Millay’s early life was marked by talent, poverty, and a strong-willed household. Her mother, Cora Lounella Buzelle, was a custom hair stylist and training nurse; her father, Henry Tolman Millay, was a life insurance agent and teacher who later became a superintendent of schools. Cora divorced him in 1904 for improvidence and domestic abuse, and she raised Edna, Norma, and Kathleen while moving from town to town. She carried a trunk of classic literature, including Shakespeare and Milton, and read to her daughters. Millay, who called herself “Vincent,” was encouraged to read the classics at home, though she was too rebellious to thrive in formal schooling.

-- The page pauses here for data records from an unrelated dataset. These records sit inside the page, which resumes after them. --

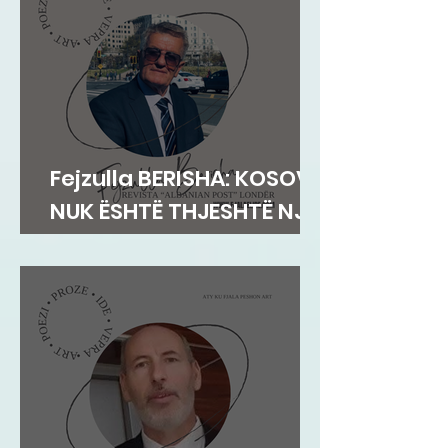
Fejzulla BERISHA: KOSOVA
NUK ËSHTË THJESHTË NJË
TERRITOR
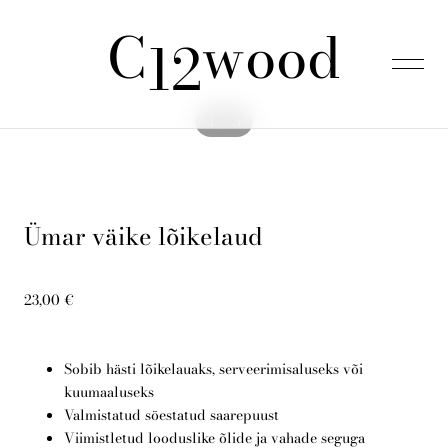
C
wood
lisati ostukorvi.
Vaata ostukorvi
12
1 / 5
Esileht
Ümar väike lõikelaud
Tooted
23,00 €
Kinkepakid
Sobib hästi lõikelauaks, serveerimisaluseks või
Meist
kuumaaluseks
Valmistatud söestatud saarepuust
Viimistletud looduslike õlide ja vahade seguga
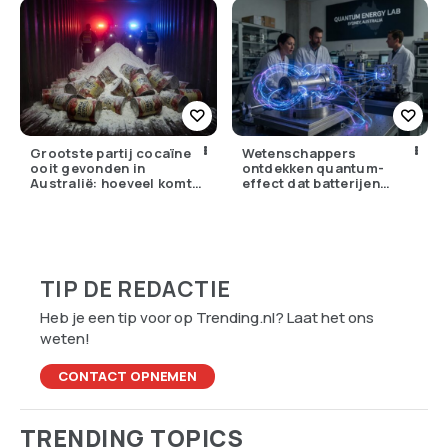
Grootste partij cocaïne
Wetenschappers
ooit gevonden in
ontdekken quantum-
Australië: hoeveel komt
effect dat batterijen
er eigenlijk Nederland
overbodig zou kunnen
binnen?
maken
TIP DE REDACTIE
Heb je een tip voor op Trending.nl? Laat het ons
weten!
CONTACT OPNEMEN
TRENDING TOPICS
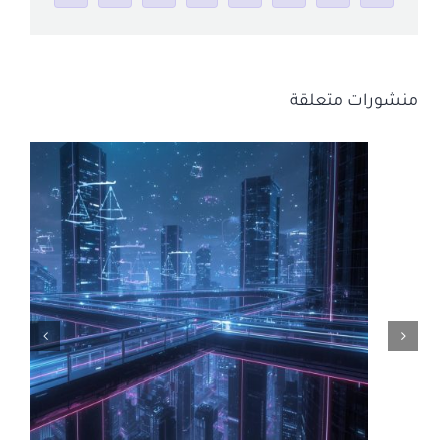
منشورات متعلقة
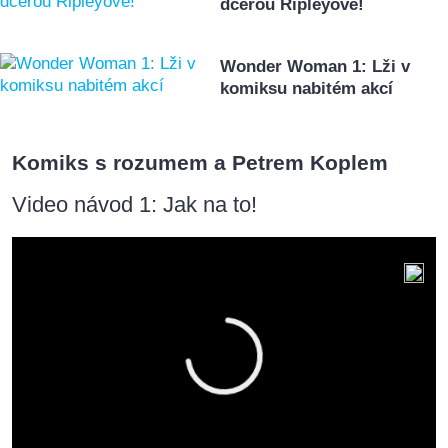
dcerou Ripleyové!
Wonder Woman 1: Lži v
komiksu nabitém akcí
Komiks s rozumem a Petrem Koplem
Video návod 1: Jak na to!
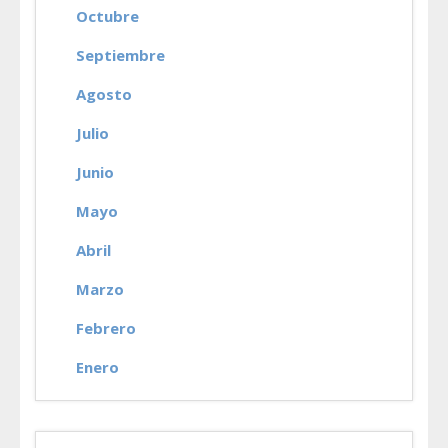
Octubre
Septiembre
Agosto
Julio
Junio
Mayo
Abril
Marzo
Febrero
Enero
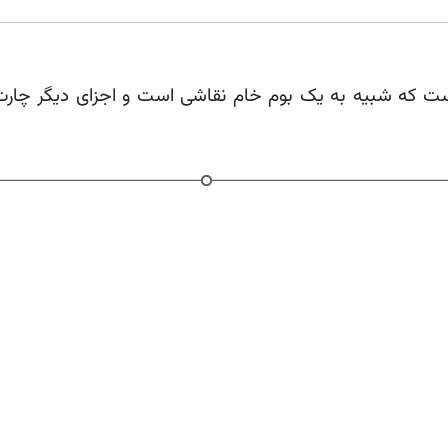
است که شبیه به یک بوم خام نقاشی است و اجزای دیگر چارت 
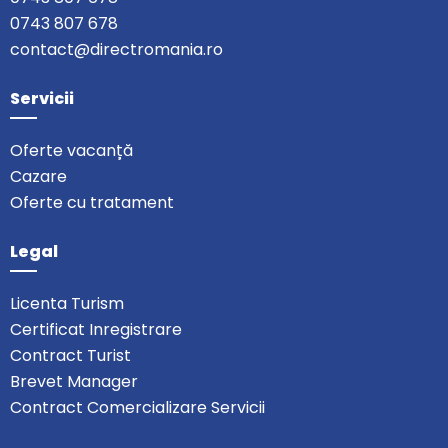
0743 807 678
contact@directromania.ro
Servicii
Oferte vacanță
Cazare
Oferte cu tratament
Legal
Licenta Turism
Certificat Inregistrare
Contract Turist
Brevet Manager
Contract Comercializare Servicii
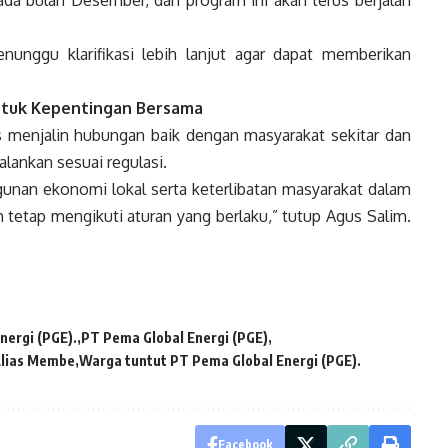
ada bulan Desember, dan program ini akan terus berjalan
nunggu klarifikasi lebih lanjut agar dapat memberikan
untuk Kepentingan Bersama
menjalin hubungan baik dengan masyarakat sekitar dan
lankan sesuai regulasi.
nan ekonomi lokal serta keterlibatan masyarakat dalam
 tetap mengikuti aturan yang berlaku,” tutup Agus Salim.
nergi (PGE).
PT Pema Global Energi (PGE)
lias Membe
Warga tuntut PT Pema Global Energi (PGE).
Facebook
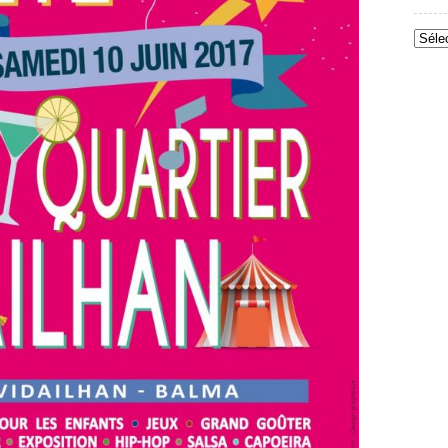
Archi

Her literary gifts appeared early. At 14 she won the St. Nicholas Gold Badge for poetry, and by 15 she had published poems in St. Nicholas, the Camden Herald, and Current Literature. Her first major public notice came in 1912, when her poem “Renascence” placed fourth in a contest for The Lyric Year. The result drew press attention because the Millays were working-class women living in poverty, and because all three winners were men. Some observers saw sexism and classism in the outcome. The controversy helped launch her career, and arts patron Caroline B. Dow, after hearing Millay recite and play piano in Camden, offered to pay for her education at Vassar College.
Millay entered Vassar in 1913 at age 21. She found its strict expectations hard to bear after a more liberal home life that had included smoking, drinking, playing gin rummy, and flirting with men. Still, she became a prominent campus writer and a regular contributor to The Vassar Miscellany. Near graduation in 1917, the faculty voted to suspend her indefinitely, but a petition by her peers allowed her to graduate. During her college years she kept scrapbooks that included drafts of plays, and she had romantic relationships with women, including Edith Wynne Matthison, who later became a silent-film actress.
After Vassar, Millay moved to Greenwich Village, then becoming known as a bohemian writers’ haven. She lived in several places in New York City, including 75½ Bedford Street, known as the narrowest house in the city. She formed relationships with men and women, and counted writers Witter Bynner, Arthur Davison Ficke, and Susan Glaspell among her close friends. In 1919 she wrote the anti-war play Aria da Capo, which starred her sister Norma Millay. In 1923, she won the Pulitzer Prize for Poetry for “Ballad of the Harp-Weaver,” becoming the first woman and the second person to receive that award. In 1943, she became the sixth person and the second woman to receive the Frost Medal for lifetime contribution to American poetry.
Millay was highly regarded for much of her lifetime. Literary critic Edmund Wilson called her “one of the only poets writing in English in our time who have attained to anything like the stature of great literary figures.” By the 1930s, modernist critics began to dismiss her work for its traditional forms and subject matter. Later, feminist literary criticism in the 1960s and 1970s renewed interest in her writing. Her poems and plays remain compelling because they come from a life lived with sharp feeling, independence, and open resistance to the limits placed on women, artists, and desire.